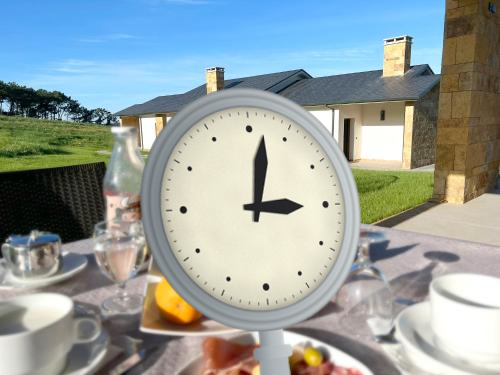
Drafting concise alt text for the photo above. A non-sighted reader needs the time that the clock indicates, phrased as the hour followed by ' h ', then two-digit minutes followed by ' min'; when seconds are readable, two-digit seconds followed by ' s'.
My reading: 3 h 02 min
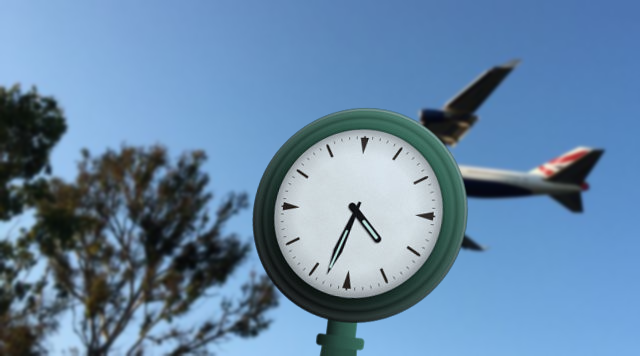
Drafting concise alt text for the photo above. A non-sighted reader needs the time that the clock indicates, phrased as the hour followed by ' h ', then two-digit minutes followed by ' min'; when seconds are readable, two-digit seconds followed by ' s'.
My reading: 4 h 33 min
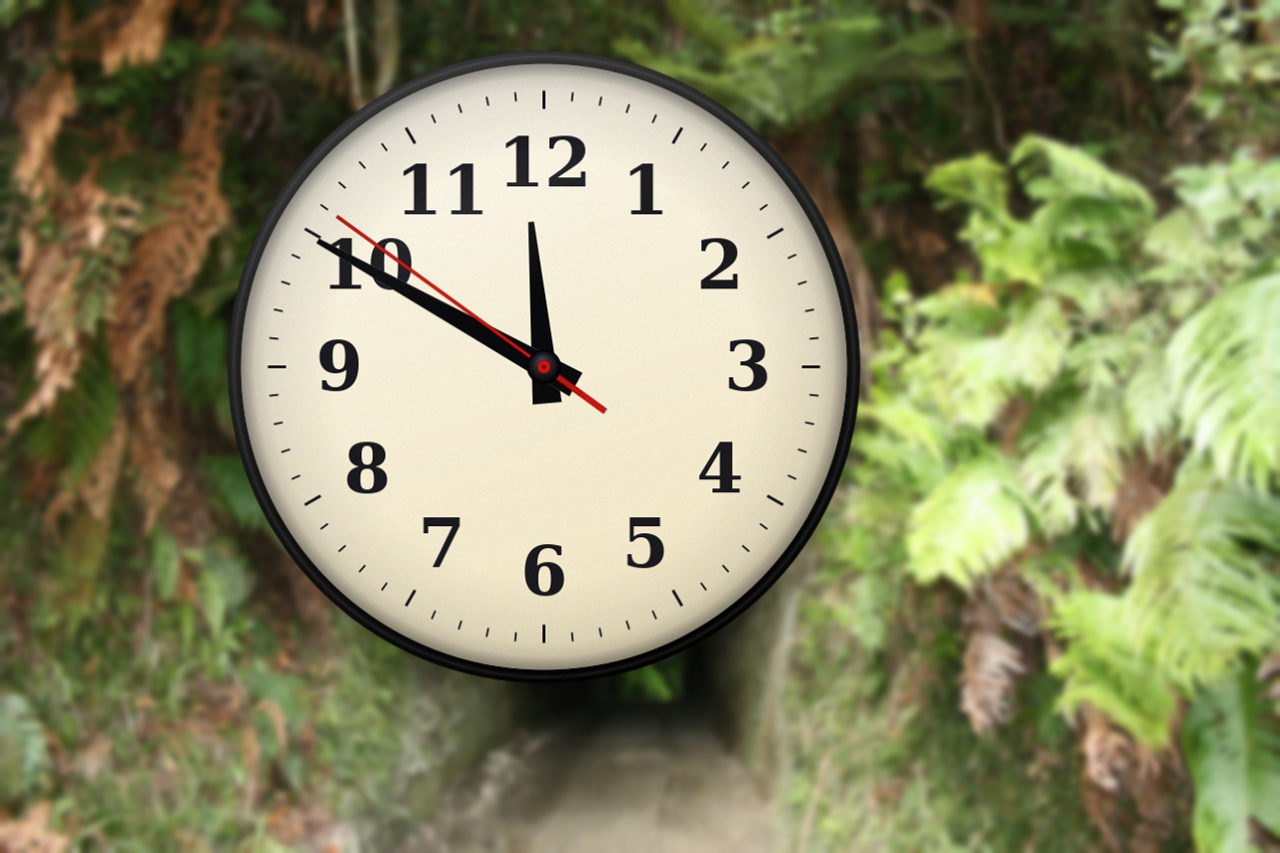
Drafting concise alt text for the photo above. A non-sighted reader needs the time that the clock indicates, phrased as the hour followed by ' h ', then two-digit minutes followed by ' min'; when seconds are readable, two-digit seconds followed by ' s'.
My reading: 11 h 49 min 51 s
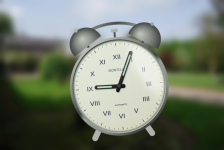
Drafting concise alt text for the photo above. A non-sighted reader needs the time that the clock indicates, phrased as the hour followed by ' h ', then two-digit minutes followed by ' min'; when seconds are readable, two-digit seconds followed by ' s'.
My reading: 9 h 04 min
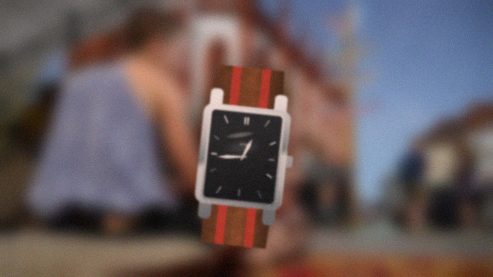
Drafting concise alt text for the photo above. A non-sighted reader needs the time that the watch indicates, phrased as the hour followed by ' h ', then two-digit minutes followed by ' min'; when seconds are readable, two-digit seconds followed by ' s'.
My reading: 12 h 44 min
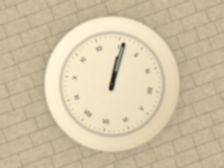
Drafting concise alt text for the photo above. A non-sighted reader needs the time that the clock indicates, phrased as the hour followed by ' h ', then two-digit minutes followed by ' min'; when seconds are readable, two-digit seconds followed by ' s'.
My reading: 1 h 06 min
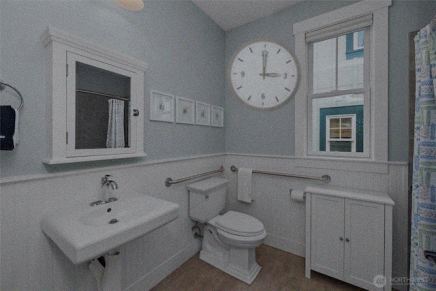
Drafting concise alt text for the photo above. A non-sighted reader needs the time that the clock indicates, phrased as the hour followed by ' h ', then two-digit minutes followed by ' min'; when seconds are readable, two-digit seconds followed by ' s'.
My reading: 3 h 00 min
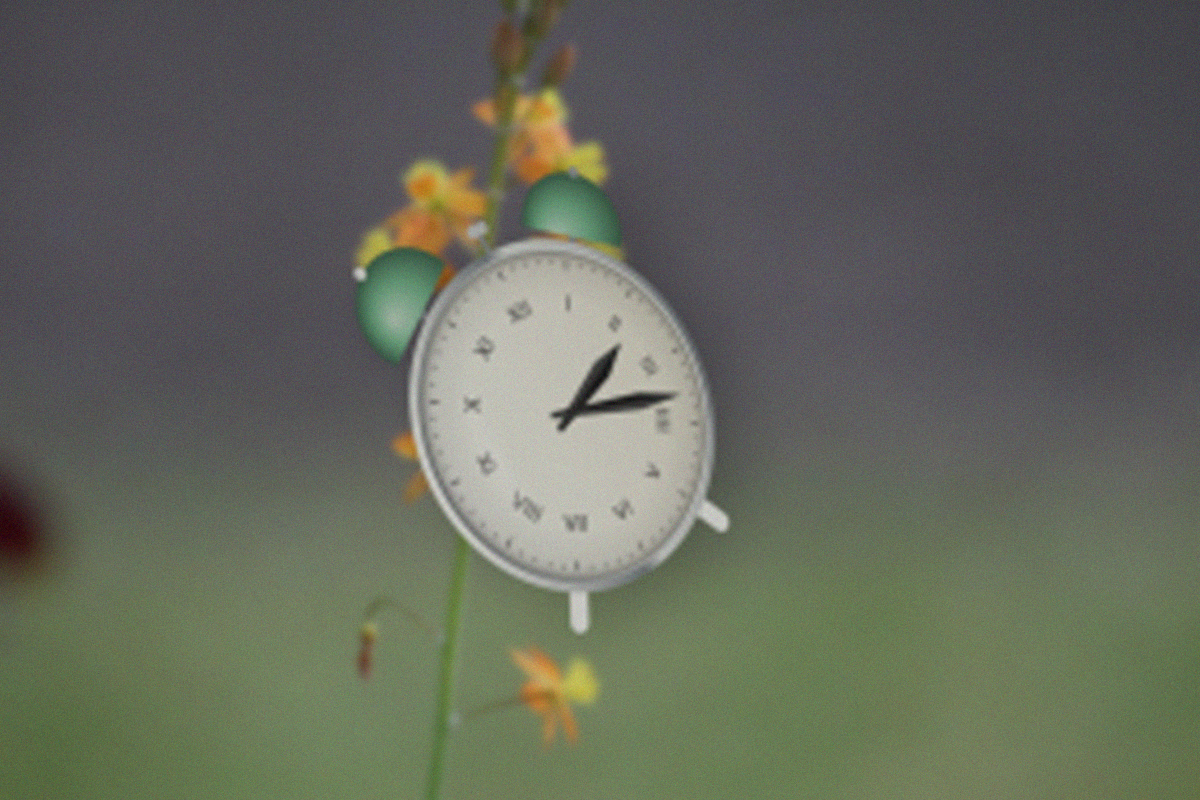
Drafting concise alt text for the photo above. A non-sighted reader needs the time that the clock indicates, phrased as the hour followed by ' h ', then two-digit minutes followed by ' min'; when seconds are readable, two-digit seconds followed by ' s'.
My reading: 2 h 18 min
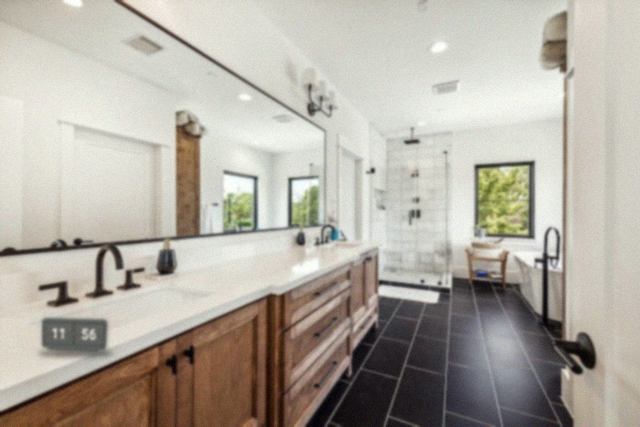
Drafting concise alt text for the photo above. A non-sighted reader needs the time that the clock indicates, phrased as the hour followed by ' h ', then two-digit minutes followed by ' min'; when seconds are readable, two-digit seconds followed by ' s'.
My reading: 11 h 56 min
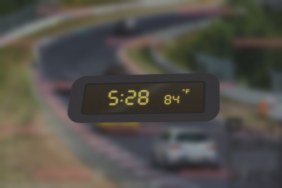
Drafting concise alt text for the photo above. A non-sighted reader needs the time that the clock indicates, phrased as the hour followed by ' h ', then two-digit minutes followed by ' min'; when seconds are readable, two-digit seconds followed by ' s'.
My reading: 5 h 28 min
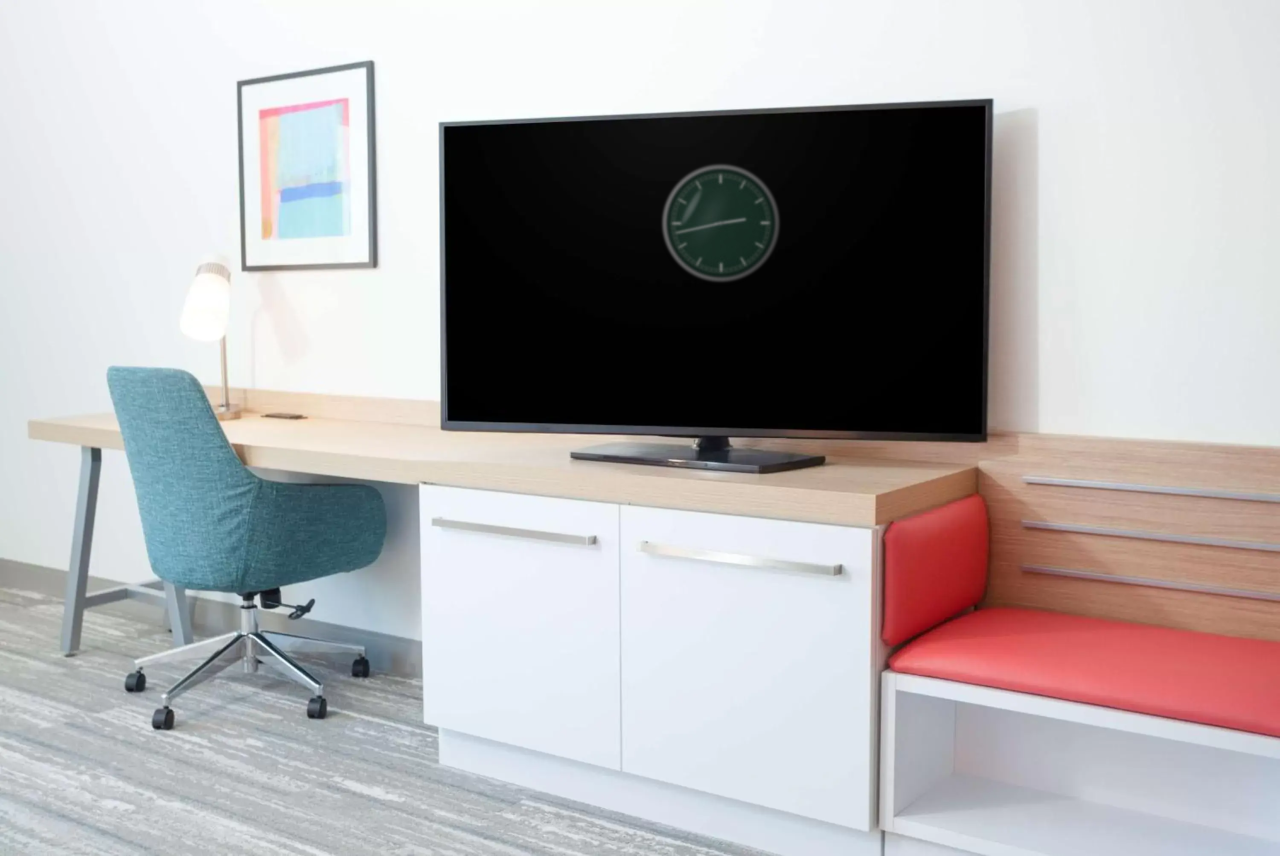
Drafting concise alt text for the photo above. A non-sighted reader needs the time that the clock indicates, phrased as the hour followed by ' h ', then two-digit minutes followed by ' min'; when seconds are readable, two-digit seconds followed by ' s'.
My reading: 2 h 43 min
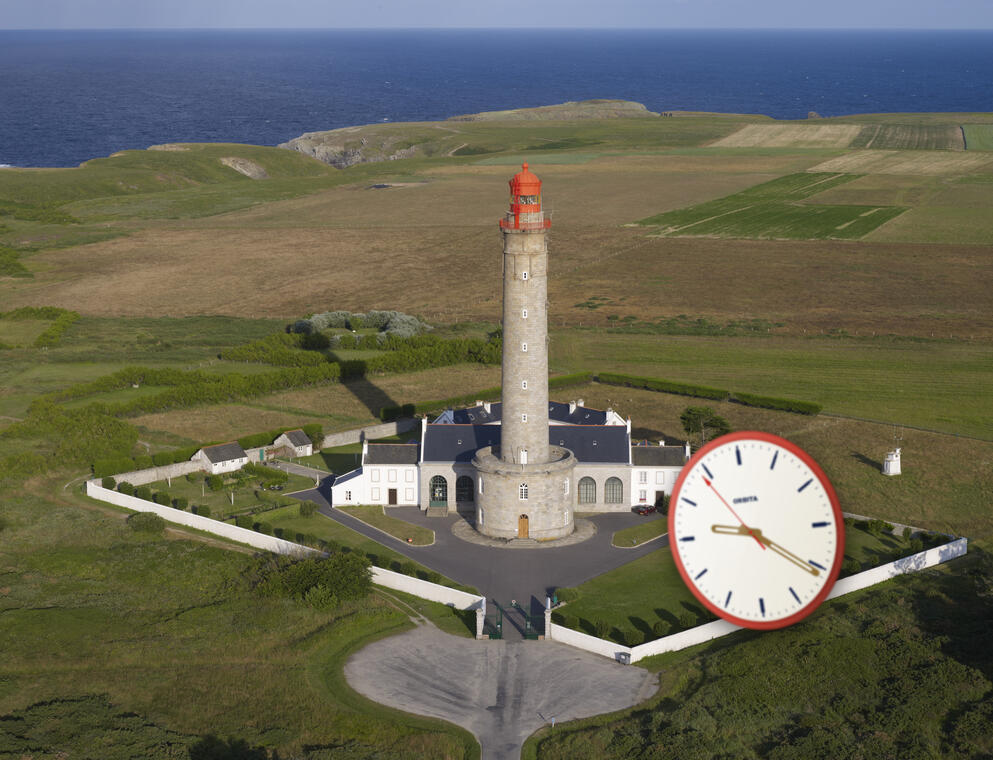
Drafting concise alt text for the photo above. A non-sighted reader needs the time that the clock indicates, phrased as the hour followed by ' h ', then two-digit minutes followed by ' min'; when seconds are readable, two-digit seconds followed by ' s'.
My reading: 9 h 20 min 54 s
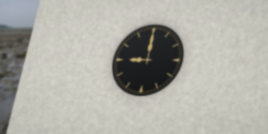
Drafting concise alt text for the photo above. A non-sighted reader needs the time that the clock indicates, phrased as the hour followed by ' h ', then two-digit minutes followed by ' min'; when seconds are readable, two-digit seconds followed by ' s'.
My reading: 9 h 00 min
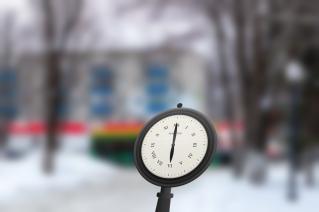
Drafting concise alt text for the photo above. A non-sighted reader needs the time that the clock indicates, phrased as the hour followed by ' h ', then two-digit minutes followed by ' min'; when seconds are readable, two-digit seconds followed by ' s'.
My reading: 6 h 00 min
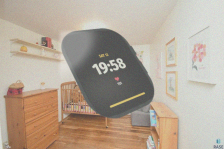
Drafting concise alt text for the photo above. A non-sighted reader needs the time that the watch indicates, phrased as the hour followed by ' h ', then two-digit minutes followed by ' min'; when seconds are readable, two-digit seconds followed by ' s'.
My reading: 19 h 58 min
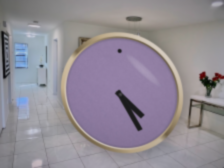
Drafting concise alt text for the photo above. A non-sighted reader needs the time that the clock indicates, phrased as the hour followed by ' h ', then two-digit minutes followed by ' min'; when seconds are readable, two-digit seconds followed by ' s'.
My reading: 4 h 25 min
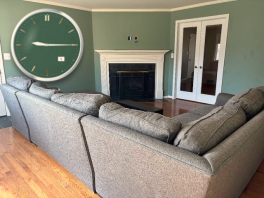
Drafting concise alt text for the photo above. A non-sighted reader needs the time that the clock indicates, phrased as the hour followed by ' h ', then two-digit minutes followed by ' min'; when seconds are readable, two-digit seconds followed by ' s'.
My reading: 9 h 15 min
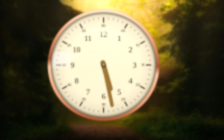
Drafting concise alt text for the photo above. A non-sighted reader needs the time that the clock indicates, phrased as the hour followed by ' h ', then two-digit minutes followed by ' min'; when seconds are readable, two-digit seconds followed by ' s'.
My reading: 5 h 28 min
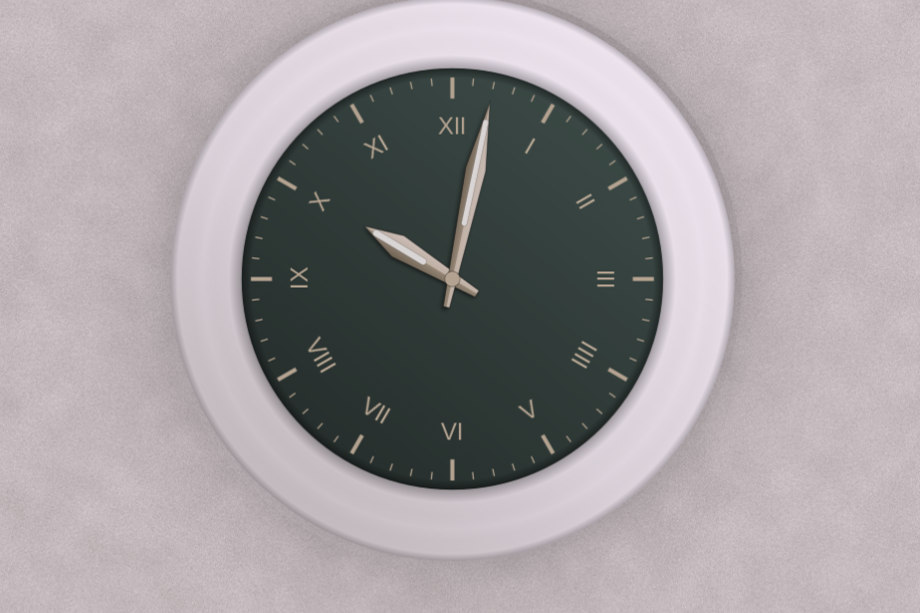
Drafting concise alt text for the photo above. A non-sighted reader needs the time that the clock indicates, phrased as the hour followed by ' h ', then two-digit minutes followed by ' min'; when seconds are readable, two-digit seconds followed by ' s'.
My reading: 10 h 02 min
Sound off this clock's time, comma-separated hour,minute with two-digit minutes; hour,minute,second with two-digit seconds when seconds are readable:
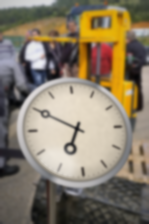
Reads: 6,50
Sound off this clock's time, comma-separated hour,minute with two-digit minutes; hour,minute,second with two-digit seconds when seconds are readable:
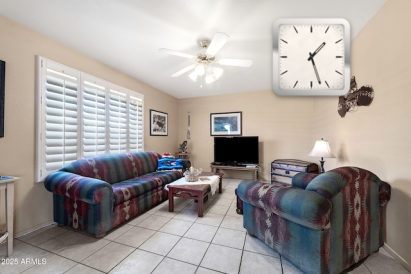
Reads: 1,27
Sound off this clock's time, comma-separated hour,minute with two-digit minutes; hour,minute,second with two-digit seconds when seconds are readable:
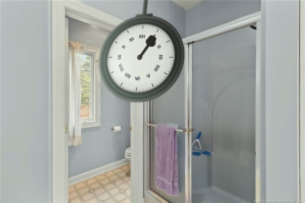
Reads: 1,05
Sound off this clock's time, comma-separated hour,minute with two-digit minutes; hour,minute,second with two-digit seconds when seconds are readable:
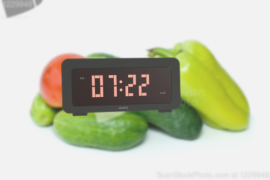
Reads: 7,22
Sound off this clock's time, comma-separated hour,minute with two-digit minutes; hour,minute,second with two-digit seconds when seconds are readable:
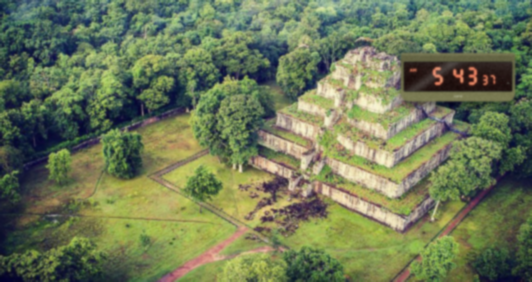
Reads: 5,43
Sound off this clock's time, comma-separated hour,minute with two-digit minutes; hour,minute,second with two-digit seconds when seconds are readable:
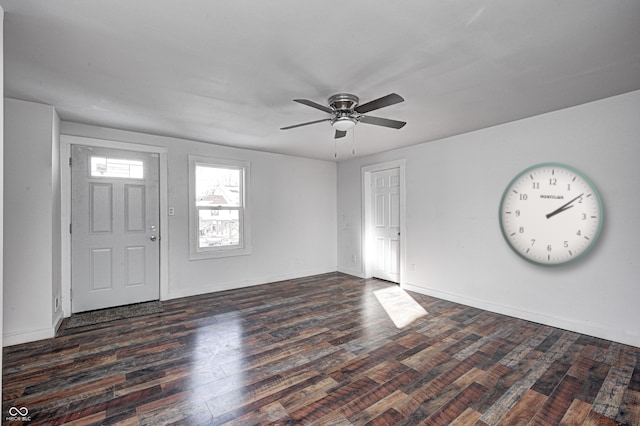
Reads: 2,09
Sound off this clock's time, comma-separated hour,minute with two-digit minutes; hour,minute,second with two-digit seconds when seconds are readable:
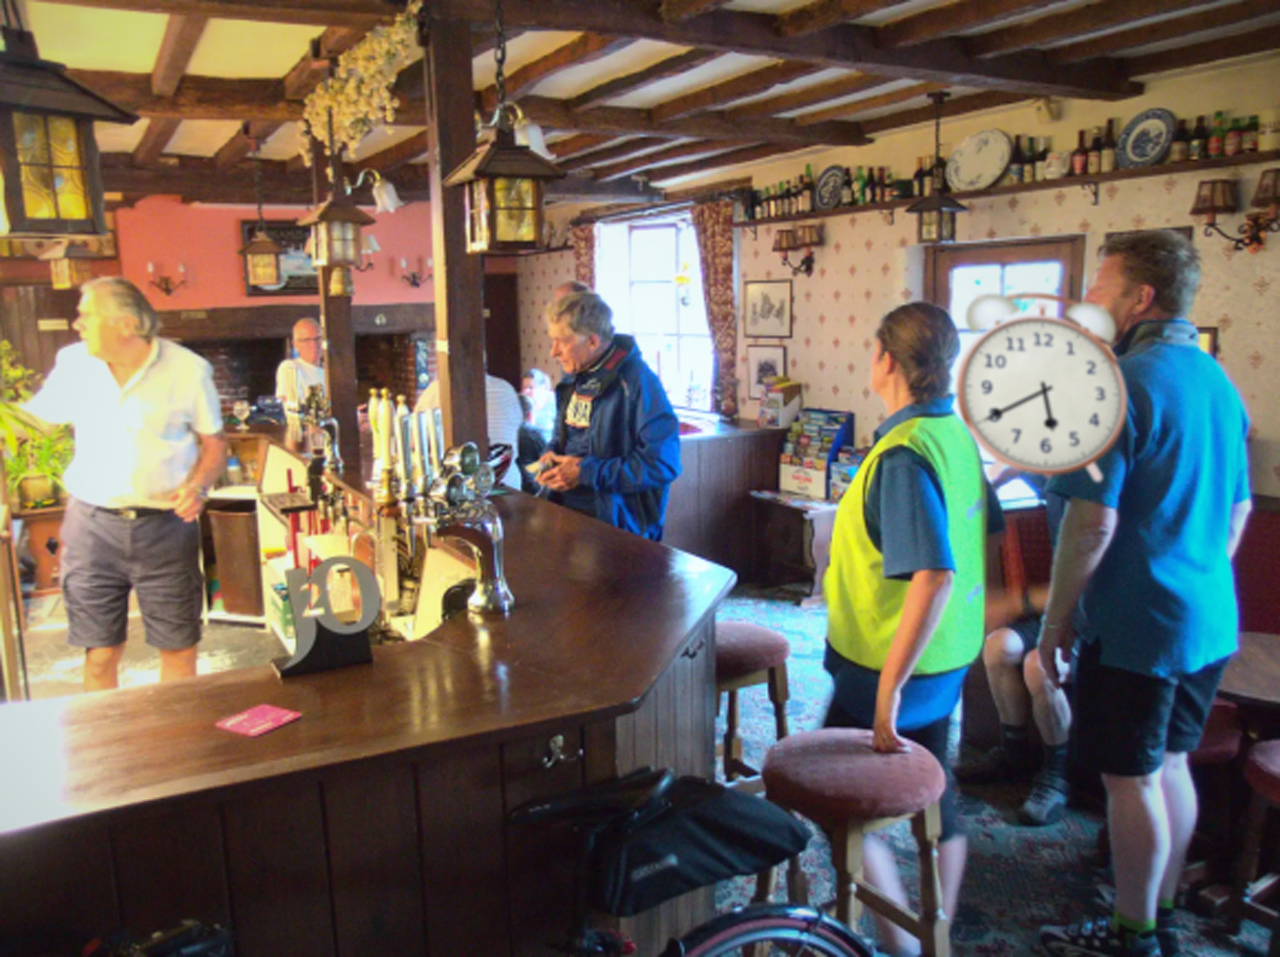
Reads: 5,40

•••

Can you print every line of the items, from the very start through the line containing "My reading: 1 h 06 min", including that line, and leave the pictures out?

Drafting concise alt text for the photo above. A non-sighted reader needs the time that the clock indicates, phrased as the hour followed by ' h ', then two-digit minutes followed by ' min'; when seconds are readable, two-digit seconds followed by ' s'.
My reading: 3 h 02 min
Drafting concise alt text for the photo above. A non-sighted reader needs the time that the clock indicates, phrased as the hour followed by ' h ', then two-digit minutes followed by ' min'; when seconds are readable, two-digit seconds followed by ' s'.
My reading: 4 h 33 min
Drafting concise alt text for the photo above. A non-sighted reader needs the time that the clock indicates, phrased as the hour followed by ' h ', then two-digit minutes followed by ' min'; when seconds are readable, two-digit seconds followed by ' s'.
My reading: 11 h 49 min 51 s
Drafting concise alt text for the photo above. A non-sighted reader needs the time that the clock indicates, phrased as the hour followed by ' h ', then two-digit minutes followed by ' min'; when seconds are readable, two-digit seconds followed by ' s'.
My reading: 9 h 04 min
Drafting concise alt text for the photo above. A non-sighted reader needs the time that the watch indicates, phrased as the hour followed by ' h ', then two-digit minutes followed by ' min'; when seconds are readable, two-digit seconds followed by ' s'.
My reading: 12 h 44 min
Drafting concise alt text for the photo above. A non-sighted reader needs the time that the clock indicates, phrased as the hour followed by ' h ', then two-digit minutes followed by ' min'; when seconds are readable, two-digit seconds followed by ' s'.
My reading: 1 h 06 min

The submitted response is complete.